Maintaining the Clinical Updates
The Clinical Updates are revised annually. The “last reviewed” date for each topic indicates all relevant published literature up to that date has been considered and included where appropriate. New topics and proposed revisions to the document come from end-users, a regionally representative Clinical Updates Advisory Group, and observations made during routine quality monitoring of clinical services in Ipas-supported programs. The Lead Writer, Medical Editors and Medical Director review all proposed updates. New recommendations or substantially revised recommendations may undergo an internal peer review process. The revision process–including systematic review of literature, documentation of the body of evidence, generation and revision of recommendations, and resultant changes to the Clinical Updates in Reproductive Health–is documented and archived.

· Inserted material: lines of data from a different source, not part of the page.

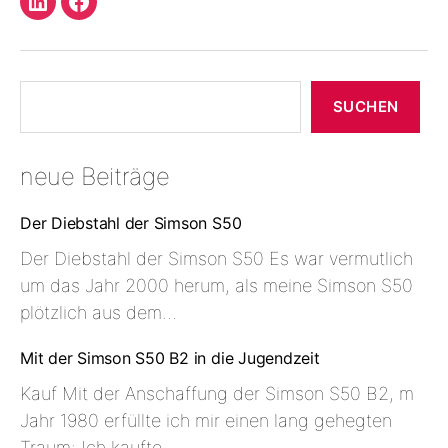
LinkedIn
Facebook
Profil
Suchen
SUCHEN
neue Beiträge
Der Diebstahl der Simson S50
Der Diebstahl der Simson S50 Es war vermutlich
um das Jahr 2000 herum, als meine Simson S50
plötzlich aus dem…
Mit der Simson S50 B2 in die Jugendzeit
Kauf Mit der Anschaffung der Simson S50 B2, m
Jahr 1980 erfüllte ich mir einen lang gehegten
Traum: Ich kaufte…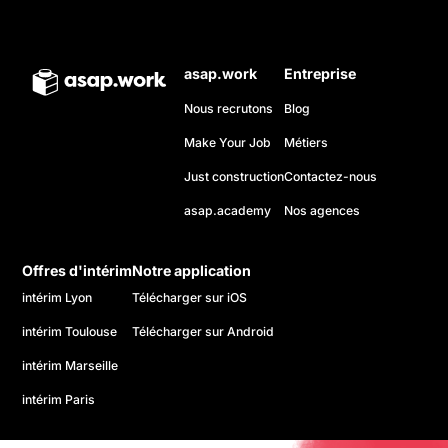
asap.work
Entreprise
Nous recrutons
Blog
Make Your Job
Métiers
Just construction
Contactez-nous
asap.academy
Nos agences
Offres d'intérim
Notre application
intérim Lyon
Télécharger sur iOS
intérim Toulouse
Télécharger sur Android
intérim Marseille
intérim Paris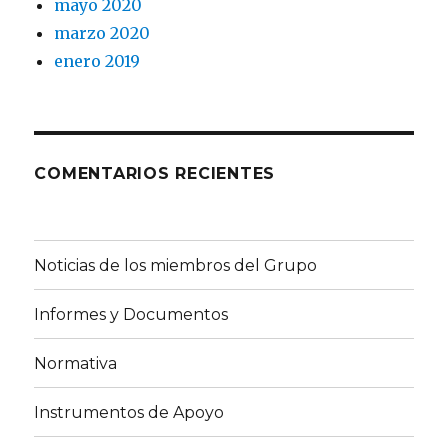
mayo 2020
marzo 2020
enero 2019
COMENTARIOS RECIENTES
Noticias de los miembros del Grupo
Informes y Documentos
Normativa
Instrumentos de Apoyo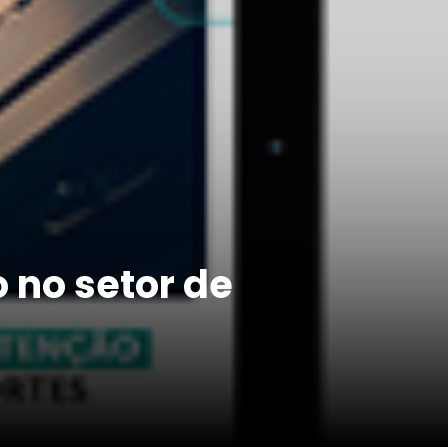
 no setor de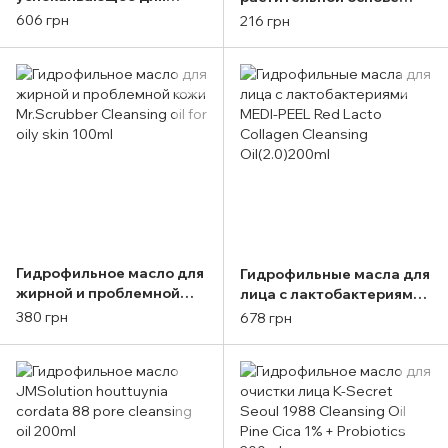
снятия макияжа с
SKIN1004 Madagascar
606 грн
216 грн
календулой IUNIK
Centella Light Cleansing
Calendula Complete
Oil (30ml)
Cleansing Oil (200 ml)
Гидрофильное масло для
Гидрофильные масла для
жирной и проблемной
лица с лактобактериями
кожи Mr.Scrubber
MEDI-PEEL Red Lacto
380 грн
678 грн
Cleansing oil for oily skin
Collagen Cleansing
100ml
Oil(2.0)200ml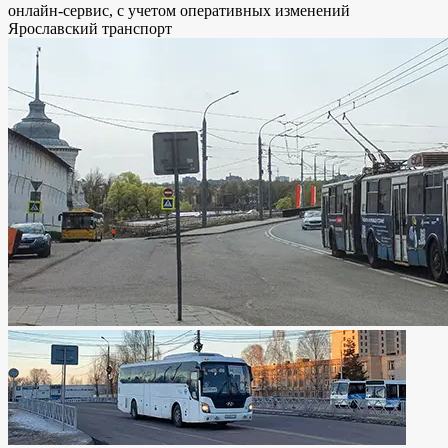
онлайн-сервис, с учетом оперативных изменений
Ярославский транспорт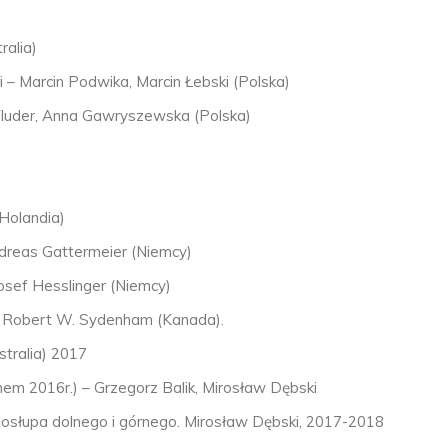
ralia)
i – Marcin Podwika, Marcin Łebski (Polska)
Fluder, Anna Gawryszewska (Polska)
(Holandia)
Andreas Gattermeier (Niemcy)
osef Hesslinger (Niemcy)
 – Robert W. Sydenham (Kanada).
ustralia) 2017
em 2016r.) – Grzegorz Balik, Mirosław Dębski
ręgosłupa dolnego i górnego. Mirosław Dębski, 2017-2018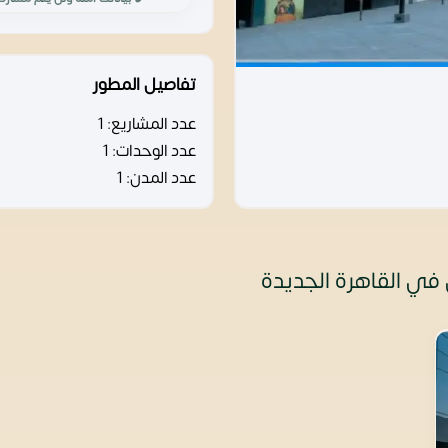
تفاصيل المطور
عدد المشاريع:
1
عدد الوحدات:
1
عدد المدن:
1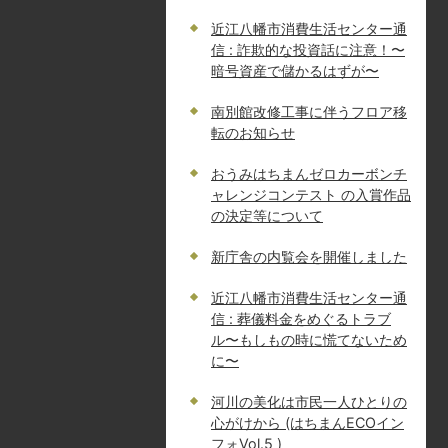
近江八幡市消費生活センター通
信 : 詐欺的な投資話に注意！〜
暗号資産で儲かるはずが〜
南別館改修工事に伴うフロア移
転のお知らせ
おうみはちまんゼロカーボンチ
ャレンジコンテスト の入賞作品
の決定等について
新庁舎の内覧会を開催しました
近江八幡市消費生活センター通
信 : 葬儀料金をめぐるトラブ
ル〜もしもの時に慌てないため
に〜
河川の美化は市民一人ひとりの
心がけから (はちまんECOイン
フォVol.5 )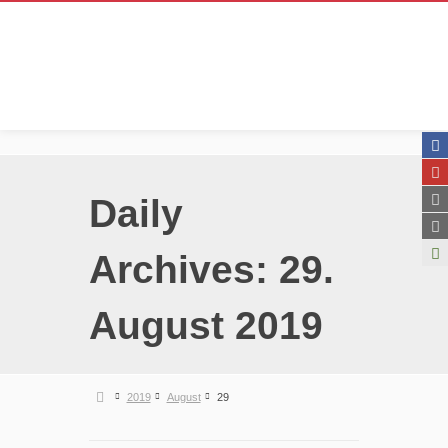
Daily
Archives:
29.
August 2019
2019
August
29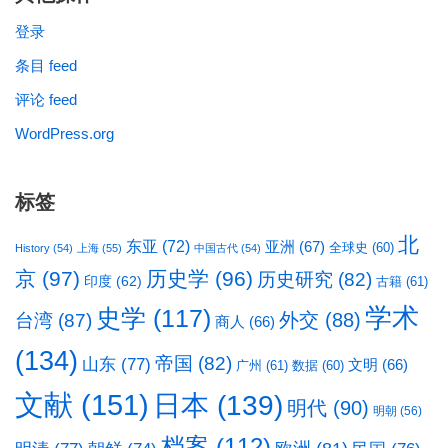
登录
条目 feed
评论 feed
WordPress.org
标签
北
东亚
(72)
亚洲
(67)
全球史
(60)
History
(54)
上海
(55)
中国古代
(54)
京
(97)
历史学
(96)
历史研究
(82)
印度
(62)
古籍
(61)
学术
史学
(117)
台湾
(87)
外交
(88)
商人
(66)
(134)
帝国
(82)
山东
(77)
文明
(66)
广州
(61)
数据
(60)
文献
(151)
日本
(139)
明代
(90)
明朝
(56)
档案
(112)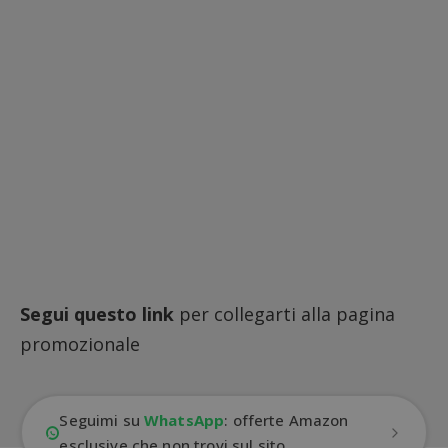
Segui questo link
per collegarti alla pagina
promozionale
Seguimi su
WhatsApp
: offerte Amazon
esclusive che non trovi sul sito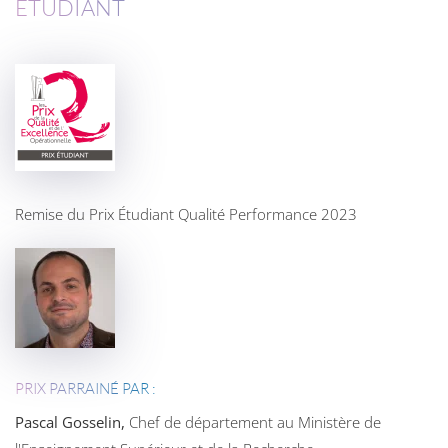
ÉTUDIANT
Remise du Prix Étudiant Qualité Performance 2023
PRIX PARRAINÉ PAR :
Pascal Gosselin,
Chef de département au Ministère de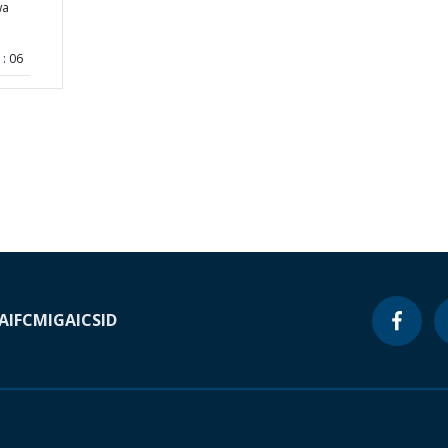
wa
: 06
A
IFC
MIGA
ICSID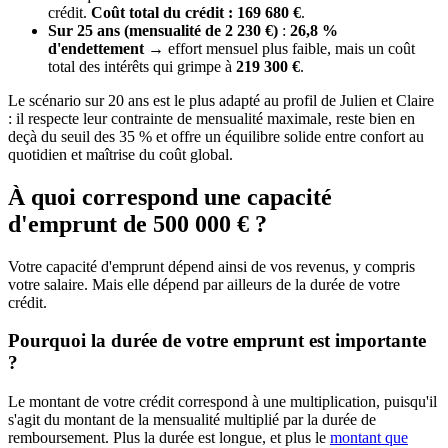
crédit.
Coût total du crédit : 169 680 €
.
Sur 25 ans (mensualité de 2 230 €)
:
26,8 %
d'endettement
→ effort mensuel plus faible, mais un coût
total des intérêts qui grimpe à
219 300 €
.
Le scénario sur 20 ans est le plus adapté au profil de Julien et Claire
: il respecte leur contrainte de mensualité maximale, reste bien en
deçà du seuil des 35 % et offre un équilibre solide entre confort au
quotidien et maîtrise du coût global.
À quoi correspond une capacité
d'emprunt de 500 000 € ?
Votre capacité d'emprunt dépend ainsi de vos revenus, y compris
votre salaire. Mais elle dépend par ailleurs de la durée de votre
crédit.
Pourquoi la durée de votre emprunt est importante
?
Le montant de votre crédit correspond à une multiplication, puisqu'il
s'agit du montant de la mensualité multiplié par la durée de
remboursement. Plus la durée est longue, et plus le
montant que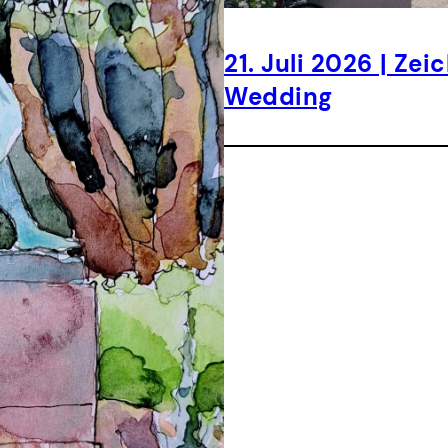
21. Juli 2026 | Z
Wedding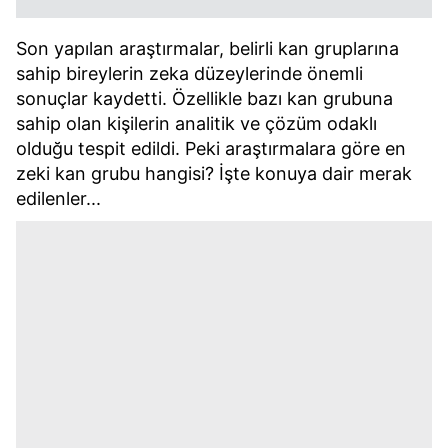
Son yapılan araştırmalar, belirli kan gruplarına
sahip bireylerin zeka düzeylerinde önemli
sonuçlar kaydetti. Özellikle bazı kan grubuna
sahip olan kişilerin analitik ve çözüm odaklı
olduğu tespit edildi. Peki araştırmalara göre en
zeki kan grubu hangisi? İşte konuya dair merak
edilenler...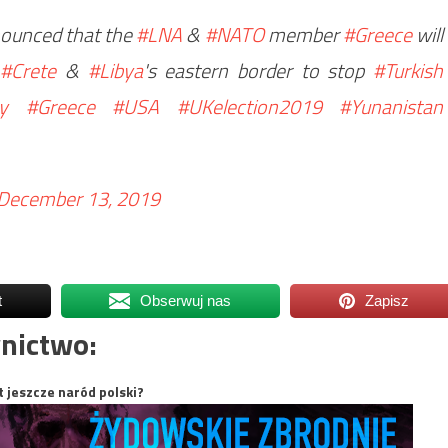
ounced that the
#LNA
&
#NATO
member
#Greece
will
n
#Crete
&
#Libya
's eastern border to stop
#Turkish
y
#Greece
#USA
#UKelection2019
#Yunanistan
December 13, 2019
t
Obserwuj nas
Zapisz
nictwo:
t jeszcze naród polski?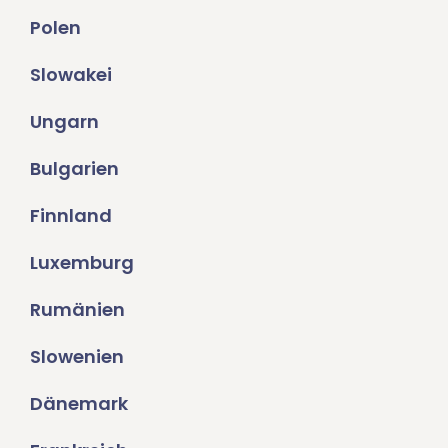
Polen
Slowakei
Ungarn
Bulgarien
Finnland
Luxemburg
Rumänien
Slowenien
Dänemark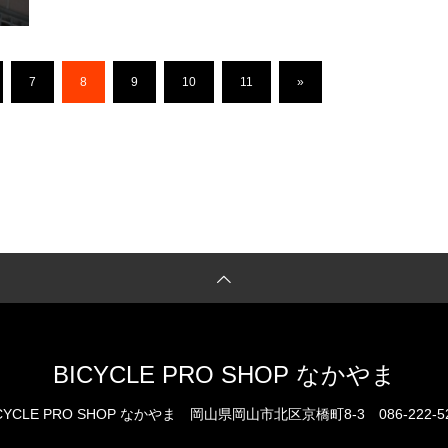
7
8
9
10
11
»
BICYCLE PRO SHOP なかやま
CYCLE PRO SHOP なかやま
岡山県岡山市北区京橋町8-3
086-222-5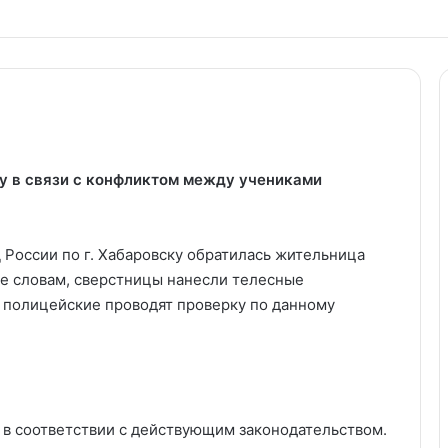
у в связи с конфликтом между учениками
России по г. Хабаровску обратилась жительница
ее словам, сверстницы нанесли телесные
 полицейские проводят проверку по данному
 в соответствии с действующим законодательством.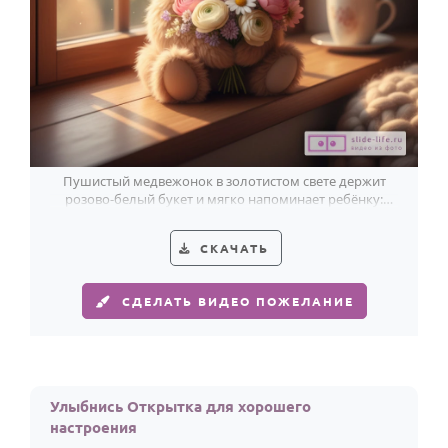
Пушистый медвежонок в золотистом свете держит
розово-белый букет и мягко напоминает ребёнку:
пора скорее поправляться.
СКАЧАТЬ
СДЕЛАТЬ ВИДЕО ПОЖЕЛАНИЕ
Улыбнись Открытка для хорошего
настроения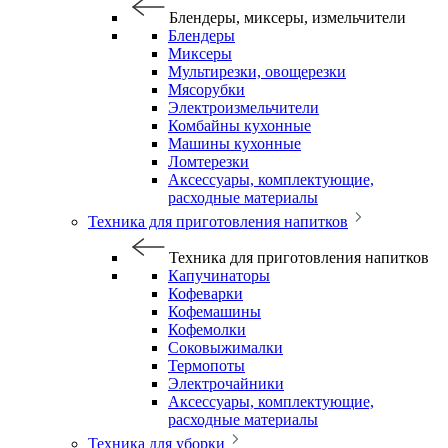
Блендеры, миксеры, измельчители
Блендеры
Миксеры
Мультирезки, овощерезки
Мясорубки
Электроизмельчители
Комбайны кухонные
Машины кухонные
Ломтерезки
Аксессуары, комплектующие,
расходные материалы
Техника для приготовления напитков
Техника для приготовления напитков
Капучинаторы
Кофеварки
Кофемашины
Кофемолки
Соковыжималки
Термопоты
Электрочайники
Аксессуары, комплектующие,
расходные материалы
Техника для уборки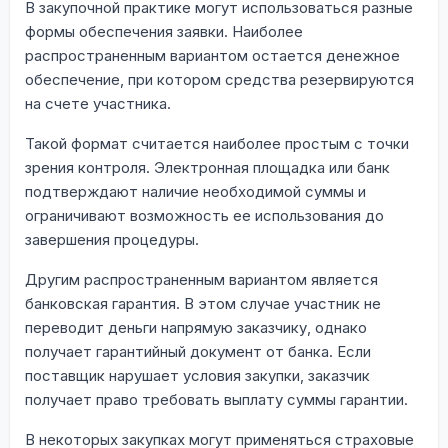
В закупочной практике могут использоваться разные
формы обеспечения заявки. Наиболее
распространенным вариантом остается денежное
обеспечение, при котором средства резервируются
на счете участника.
Такой формат считается наиболее простым с точки
зрения контроля. Электронная площадка или банк
подтверждают наличие необходимой суммы и
ограничивают возможность ее использования до
завершения процедуры.
Другим распространенным вариантом является
банковская гарантия. В этом случае участник не
переводит деньги напрямую заказчику, однако
получает гарантийный документ от банка. Если
поставщик нарушает условия закупки, заказчик
получает право требовать выплату суммы гарантии.
В некоторых закупках могут применяться страховые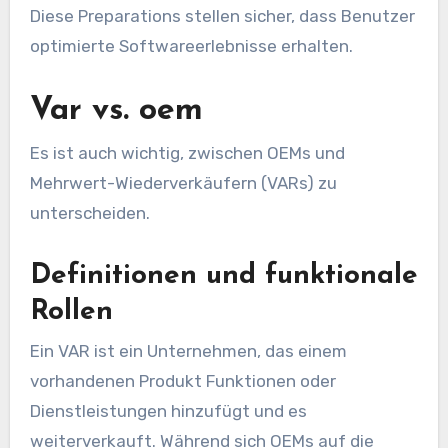
Diese Preparations stellen sicher, dass Benutzer
optimierte Softwareerlebnisse erhalten.
Var vs. oem
Es ist auch wichtig, zwischen OEMs und
Mehrwert-Wiederverkäufern (VARs) zu
unterscheiden.
Definitionen und funktionale
Rollen
Ein VAR ist ein Unternehmen, das einem
vorhandenen Produkt Funktionen oder
Dienstleistungen hinzufügt und es
weiterverkauft. Während sich OEMs auf die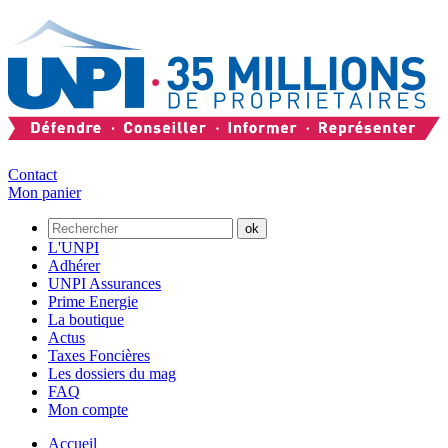
Contact
Mon panier
L'UNPI
Adhérer
UNPI Assurances
Prime Energie
La boutique
Actus
Taxes Foncières
Les dossiers du mag
FAQ
Mon compte
Accueil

Andrews, J., Guyatt, G., Oxman, A., Alderson, P., Dahm, P., Falck-Ytter, Y., … Schunemann, H. J. (2013). GRADE Guidelines: 14. Going from evidence to recommendations: The significance and presentation of recommendations. Journal of Clinical Epidemiology, 66, 719-725.
Balshem, H., Helfand, M., Schunemann, H. J., Oxman, A. D., Kunz, R., Brozek, J., … Guyatt, G. H. (2011). GRADE Guidelines: 3. Rating the quality of the evidence. Journal of Clinical Epidemiology, 64, 401-406.
Guyatt, G. H., Oxman, A. D., Kunz, R., Vist, G. E., Falck-Ytter, Y., & Schünemann, H. J. (2008a). What is “quality of evidence” and why is it important to clinicians? BMJ: British Medical Journal, 336(7651), 995-998.
Guyatt, G. H., Oxman, A. D., Vist, G. E., Kunz, R., Falck-Ytter, Y., Alonso-Coello, P., & Schünemann, H. J. (2008b).
GRADE: an emerging consensus on rating quality of evidence and strength of recommendations. BMJ: British Medical Journal, 336(7650), 924-926.
Moher, D., Liberati, A., Tetzlaff, J., Altman, D. G., & the PRISMA Group. (2009). Preferred Reporting Items for Systematic Reviews and Meta-analyses: The PRISMA statement. BMJ, 339, b2535.
Stroup, D. F., Berlin, J. A., Morton, S. C., Olkin, I., Williamson, G. D., Rennie, D. … for the Meta-analysis Of Observational Studies in Epidemiology (MOOSE) Group. (2000). Meta-analysis of Observational Studies in Epidemiology: A proposal for reporting. JAMA, 283(15), DOI:10.1001/jama.283.15.2008.